## [Excerpted text]
──────────────────────────────

Simon Winchester deftly uses the resulting image—as unsettling as it is famous, and the subject of bottomless speculation—as the vehicle for a brief excursion behind the lens, a focal point on the origins of a classic work of English literature. Dodgson's love of photography framed his view of the world, and was partly responsible for transforming a shy and half-deaf mathematician into one of the world's best-loved observers of childhood. Little wonder that there is more to "Alice Liddell as the Beggar Maid" than meets the eye. Using Dodgson's published writings, private diaries, and of course his photographic portraits, Winchester gently exposes the development of Lewis Carroll and the making of his Alice.
Acclaim for Simon Winchester
"An exceptionally engaging guide at home everywhere, ready for anything, full of gusto and seemingly omnivorous curiosity."
—Pico Iyer, The New York Times Book Review
"A master at telling a complex story compellingly and lucidly."
—USA Today
"Extraordinarily graceful."
—Time
"Winchester is an exquisite writer and a deft anecdoteur."

──────────────────────────────

## [Information provided]
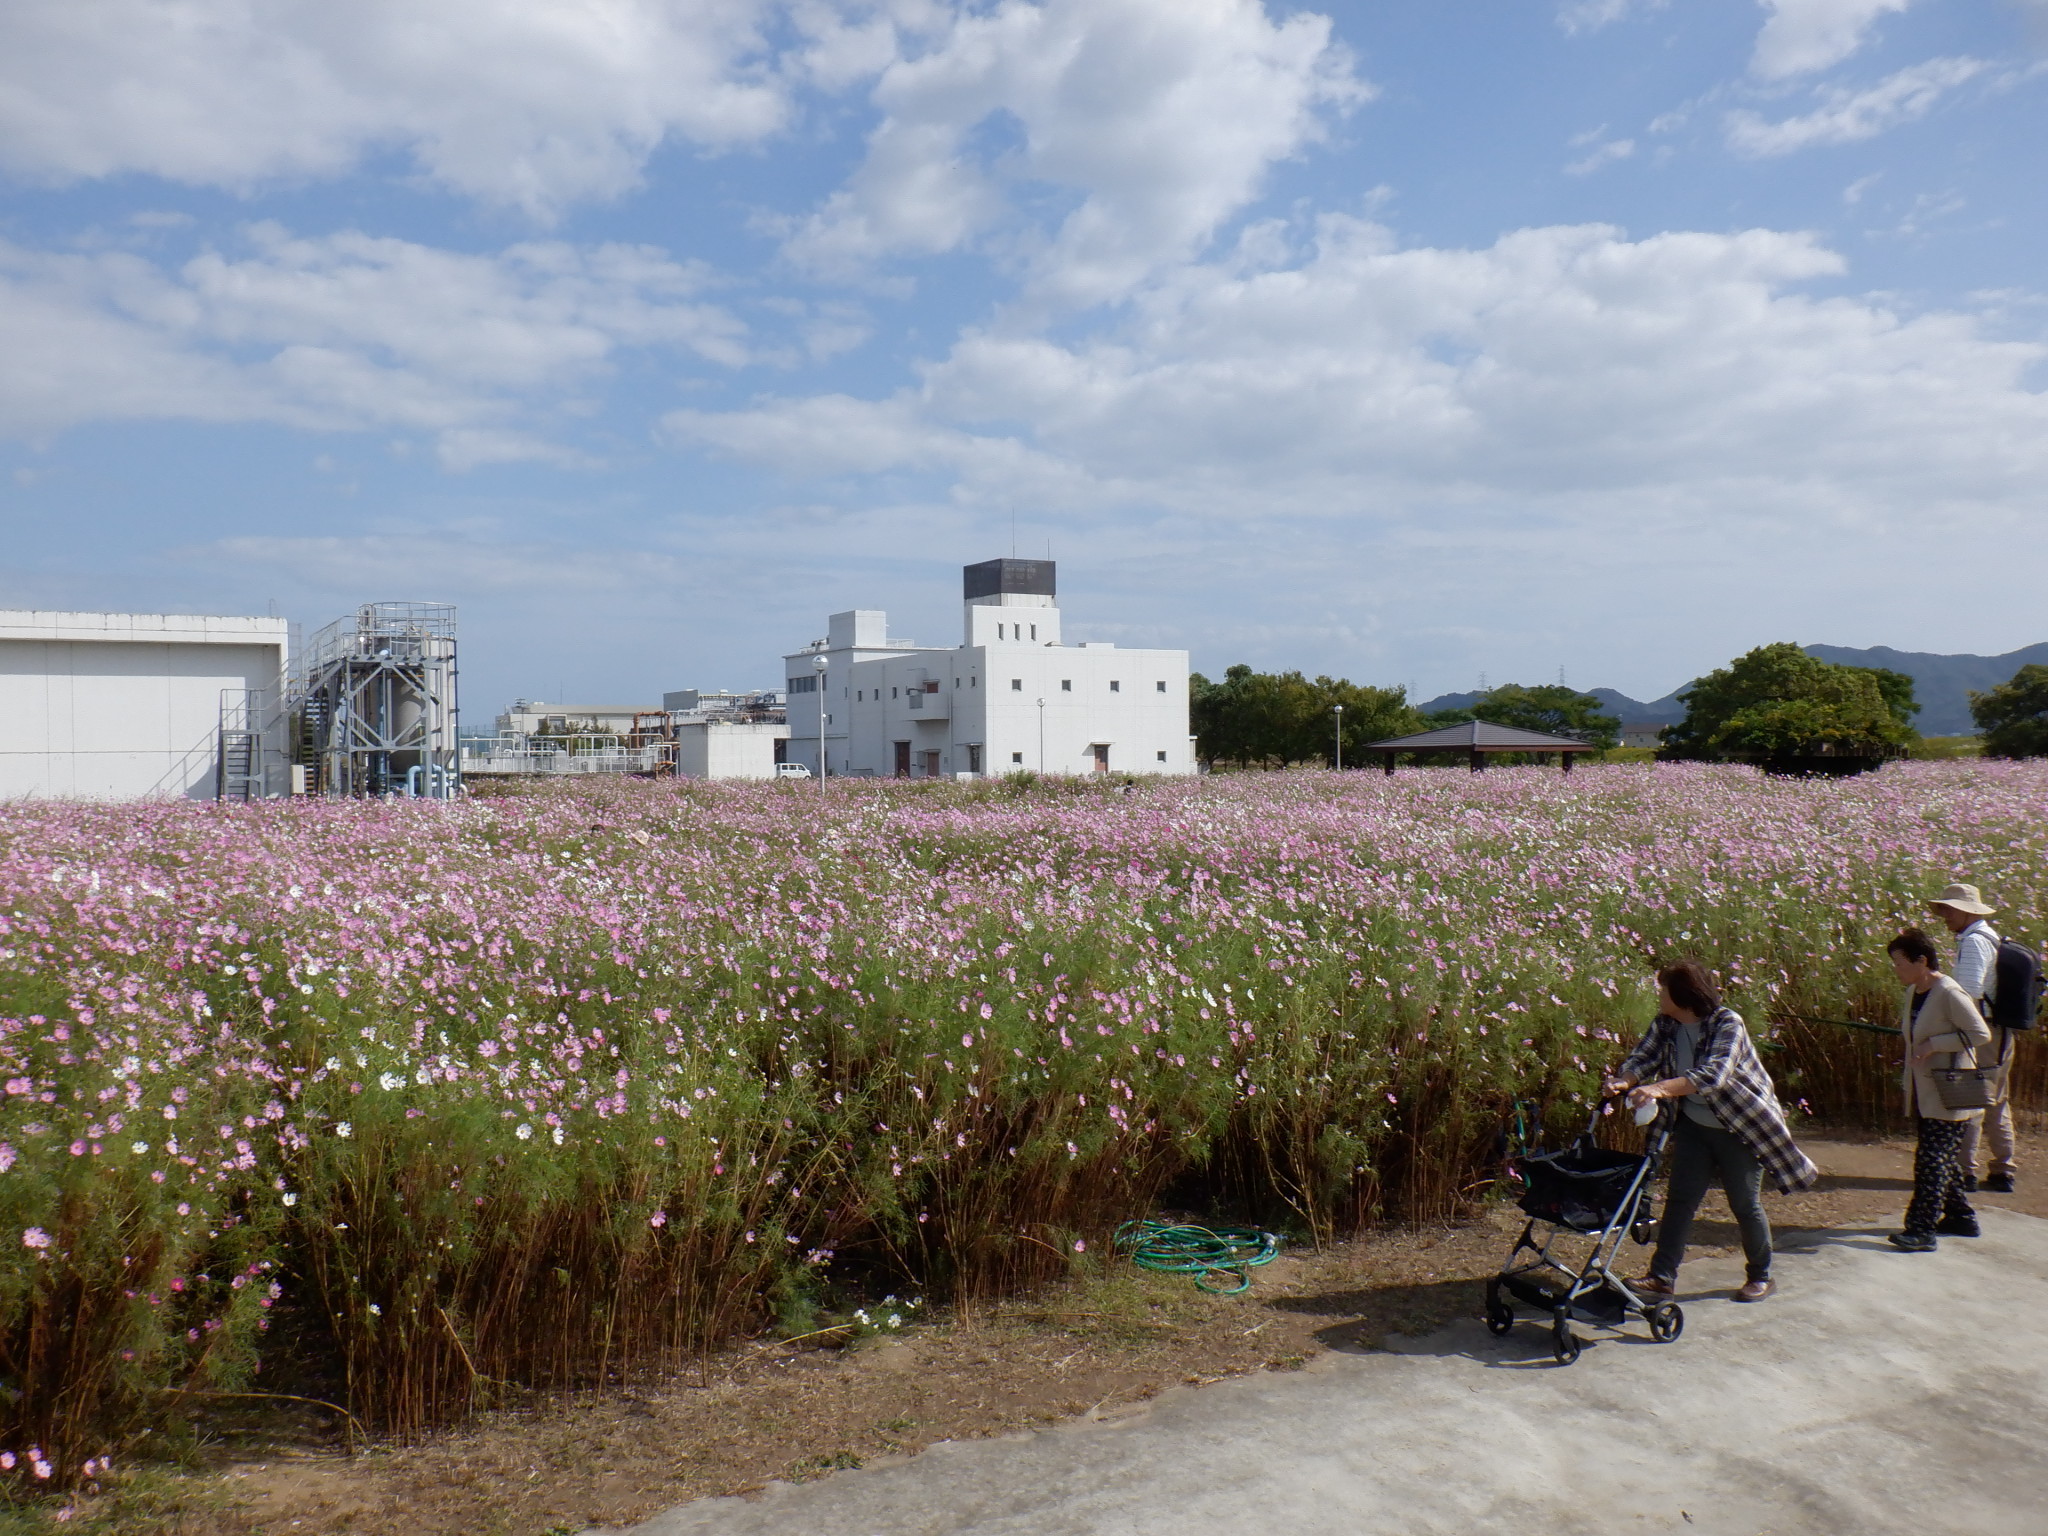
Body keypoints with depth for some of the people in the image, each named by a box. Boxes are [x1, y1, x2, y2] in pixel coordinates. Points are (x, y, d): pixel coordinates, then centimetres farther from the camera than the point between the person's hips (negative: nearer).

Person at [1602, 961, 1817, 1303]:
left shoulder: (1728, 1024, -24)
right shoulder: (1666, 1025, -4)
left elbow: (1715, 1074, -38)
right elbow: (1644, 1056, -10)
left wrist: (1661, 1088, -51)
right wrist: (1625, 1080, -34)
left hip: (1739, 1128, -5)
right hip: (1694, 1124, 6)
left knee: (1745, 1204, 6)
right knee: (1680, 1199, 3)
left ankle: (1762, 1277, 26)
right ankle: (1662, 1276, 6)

──────────────────────────────

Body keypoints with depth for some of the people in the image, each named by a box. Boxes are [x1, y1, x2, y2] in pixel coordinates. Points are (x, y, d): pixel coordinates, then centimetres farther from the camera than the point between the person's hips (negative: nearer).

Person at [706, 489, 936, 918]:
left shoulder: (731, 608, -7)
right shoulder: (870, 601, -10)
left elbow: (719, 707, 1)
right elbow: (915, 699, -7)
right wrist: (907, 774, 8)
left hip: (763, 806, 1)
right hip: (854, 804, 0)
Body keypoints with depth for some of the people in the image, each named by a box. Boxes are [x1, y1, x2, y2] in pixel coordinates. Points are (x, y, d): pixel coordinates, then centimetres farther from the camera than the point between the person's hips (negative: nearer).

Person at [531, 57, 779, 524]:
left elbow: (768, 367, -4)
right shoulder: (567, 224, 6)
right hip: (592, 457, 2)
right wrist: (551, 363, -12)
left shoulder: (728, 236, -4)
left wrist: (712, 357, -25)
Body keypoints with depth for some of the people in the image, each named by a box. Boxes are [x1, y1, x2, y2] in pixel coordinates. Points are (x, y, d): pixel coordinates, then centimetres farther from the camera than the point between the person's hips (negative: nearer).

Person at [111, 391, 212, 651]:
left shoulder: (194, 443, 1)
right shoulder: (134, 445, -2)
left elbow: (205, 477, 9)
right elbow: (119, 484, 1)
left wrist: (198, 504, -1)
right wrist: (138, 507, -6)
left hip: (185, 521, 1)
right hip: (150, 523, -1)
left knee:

──────────────────────────────

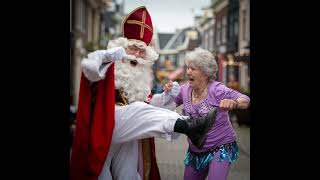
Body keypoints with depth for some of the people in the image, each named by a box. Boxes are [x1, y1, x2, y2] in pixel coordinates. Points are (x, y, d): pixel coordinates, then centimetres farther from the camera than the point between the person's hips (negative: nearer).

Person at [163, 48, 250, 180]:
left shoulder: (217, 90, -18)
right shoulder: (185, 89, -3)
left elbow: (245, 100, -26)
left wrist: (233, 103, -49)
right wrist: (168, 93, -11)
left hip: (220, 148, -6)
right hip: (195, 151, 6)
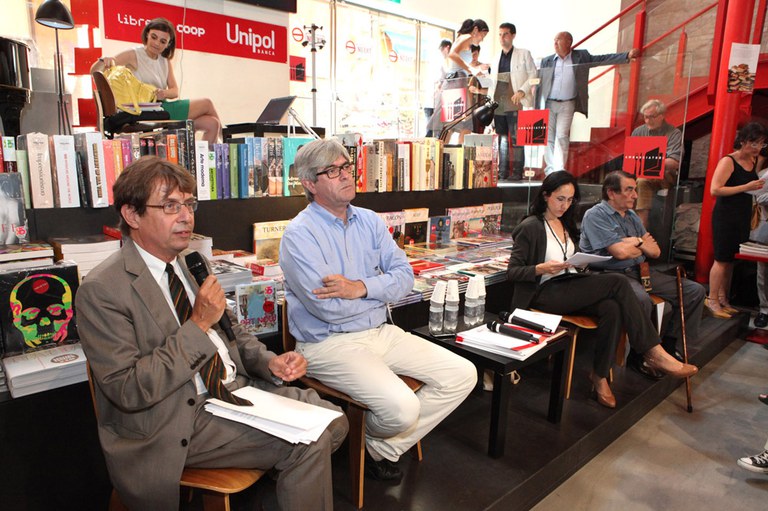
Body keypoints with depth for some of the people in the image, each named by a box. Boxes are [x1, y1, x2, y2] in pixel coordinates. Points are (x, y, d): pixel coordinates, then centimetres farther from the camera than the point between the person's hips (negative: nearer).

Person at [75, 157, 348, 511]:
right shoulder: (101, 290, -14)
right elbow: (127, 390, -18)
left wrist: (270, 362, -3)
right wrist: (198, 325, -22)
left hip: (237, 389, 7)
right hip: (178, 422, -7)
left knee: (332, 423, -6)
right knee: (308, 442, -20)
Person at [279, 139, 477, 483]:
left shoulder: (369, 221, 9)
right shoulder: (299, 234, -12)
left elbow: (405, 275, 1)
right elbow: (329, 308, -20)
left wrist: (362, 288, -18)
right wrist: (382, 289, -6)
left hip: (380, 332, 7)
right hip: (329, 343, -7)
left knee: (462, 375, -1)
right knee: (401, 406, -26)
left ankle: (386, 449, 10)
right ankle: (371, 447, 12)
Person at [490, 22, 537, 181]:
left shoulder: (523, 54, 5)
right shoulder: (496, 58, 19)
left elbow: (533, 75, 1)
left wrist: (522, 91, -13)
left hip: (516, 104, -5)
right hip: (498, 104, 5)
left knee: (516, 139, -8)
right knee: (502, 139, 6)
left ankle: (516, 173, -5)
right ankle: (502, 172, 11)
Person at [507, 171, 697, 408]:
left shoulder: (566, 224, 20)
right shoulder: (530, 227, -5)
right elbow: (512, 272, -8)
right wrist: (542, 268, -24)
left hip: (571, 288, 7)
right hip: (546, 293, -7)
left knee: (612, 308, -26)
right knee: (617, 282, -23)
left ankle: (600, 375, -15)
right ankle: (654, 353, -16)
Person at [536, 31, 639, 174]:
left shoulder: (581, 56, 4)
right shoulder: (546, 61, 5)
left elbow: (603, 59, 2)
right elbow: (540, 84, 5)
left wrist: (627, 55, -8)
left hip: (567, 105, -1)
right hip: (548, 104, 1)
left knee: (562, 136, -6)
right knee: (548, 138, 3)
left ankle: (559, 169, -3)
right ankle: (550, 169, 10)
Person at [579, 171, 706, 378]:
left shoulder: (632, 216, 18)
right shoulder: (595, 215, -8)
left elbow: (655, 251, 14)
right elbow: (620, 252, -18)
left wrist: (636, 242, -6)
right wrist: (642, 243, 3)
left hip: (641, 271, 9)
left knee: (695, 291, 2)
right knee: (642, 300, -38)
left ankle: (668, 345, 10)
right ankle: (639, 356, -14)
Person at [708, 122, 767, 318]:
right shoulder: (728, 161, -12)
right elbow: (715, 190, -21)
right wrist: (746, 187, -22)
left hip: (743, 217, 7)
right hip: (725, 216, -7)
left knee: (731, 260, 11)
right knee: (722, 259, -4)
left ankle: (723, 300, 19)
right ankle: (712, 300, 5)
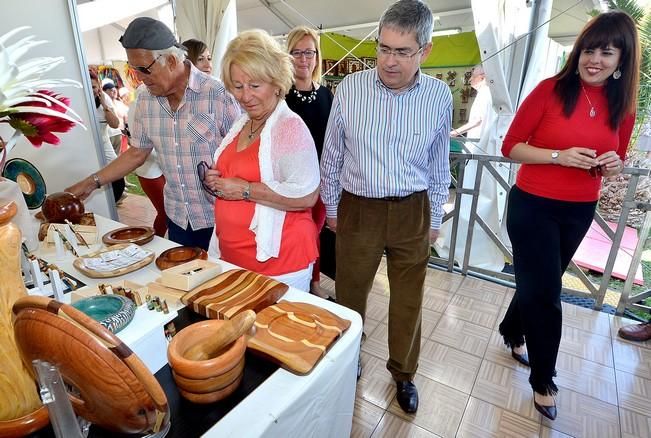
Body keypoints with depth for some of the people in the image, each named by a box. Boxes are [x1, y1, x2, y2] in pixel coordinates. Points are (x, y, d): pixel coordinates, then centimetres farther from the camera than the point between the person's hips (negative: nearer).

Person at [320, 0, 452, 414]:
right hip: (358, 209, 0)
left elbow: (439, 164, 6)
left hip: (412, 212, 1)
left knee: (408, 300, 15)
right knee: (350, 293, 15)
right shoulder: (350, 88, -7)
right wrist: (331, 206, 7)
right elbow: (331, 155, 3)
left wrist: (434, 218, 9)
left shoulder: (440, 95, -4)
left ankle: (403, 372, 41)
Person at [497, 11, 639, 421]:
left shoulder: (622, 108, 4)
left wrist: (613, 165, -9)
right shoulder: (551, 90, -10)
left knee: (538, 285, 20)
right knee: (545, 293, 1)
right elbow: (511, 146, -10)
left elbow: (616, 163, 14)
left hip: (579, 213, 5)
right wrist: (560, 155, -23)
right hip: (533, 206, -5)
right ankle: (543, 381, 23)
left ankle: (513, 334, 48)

──────────────────────────────

## [Problem 1]
In the listing, start at the line that has "right wrist: (331, 206, 7)" and end after the line that has "left ankle: (513, 334, 48)". Give only those lines again, changing "Person at" to "Subject at" and leaving all else unchanged.
## [Problem 2]
Extend the text on Simon Winchester's book about Dodgson's photograph of Alice Liddell, beginning after its final sentence.

## [Exercise answer 1]
right wrist: (331, 206, 7)
right elbow: (331, 155, 3)
left wrist: (434, 218, 9)
left shoulder: (440, 95, -4)
left ankle: (403, 372, 41)
Subject at [497, 11, 639, 421]:
left shoulder: (622, 108, 4)
left wrist: (613, 165, -9)
right shoulder: (551, 90, -10)
left knee: (538, 285, 20)
right knee: (545, 293, 1)
right elbow: (511, 146, -10)
left elbow: (616, 163, 14)
left hip: (579, 213, 5)
right wrist: (560, 155, -23)
right hip: (533, 206, -5)
right ankle: (543, 381, 23)
left ankle: (513, 334, 48)

## [Exercise answer 2]
—Christopher Buckley
"A lyrical writer and an indefatigable researcher."
—Newsweek
Editorials
From Barnes & Noble
The girl peering at us from the photograph on this book's cover is curiously timeless, perhaps doubly so because many of us recognize that she is little Alice Liddell, the fetchingly inspiration for Lewis Carroll's Alice in Wonderland. Taken in 1858, this "Beggar Maid" picture serves as the springboard in this new book by polymath Simon Winchester (Atlantic; The Map That Changed the World). The Alice Behind Wonderland shows that looking through a lens enabled Carroll (a.k.a. Reverend Charles Dodgson) to approach a universe that the shy, half-deaf mathematician might have otherwise found deeply forbidding. Reading Winchester's warm, unpretentious narrative, one can imagine Lewis Carroll himself entering the portals of Alice's world through the photograph that he took on that warm summer day.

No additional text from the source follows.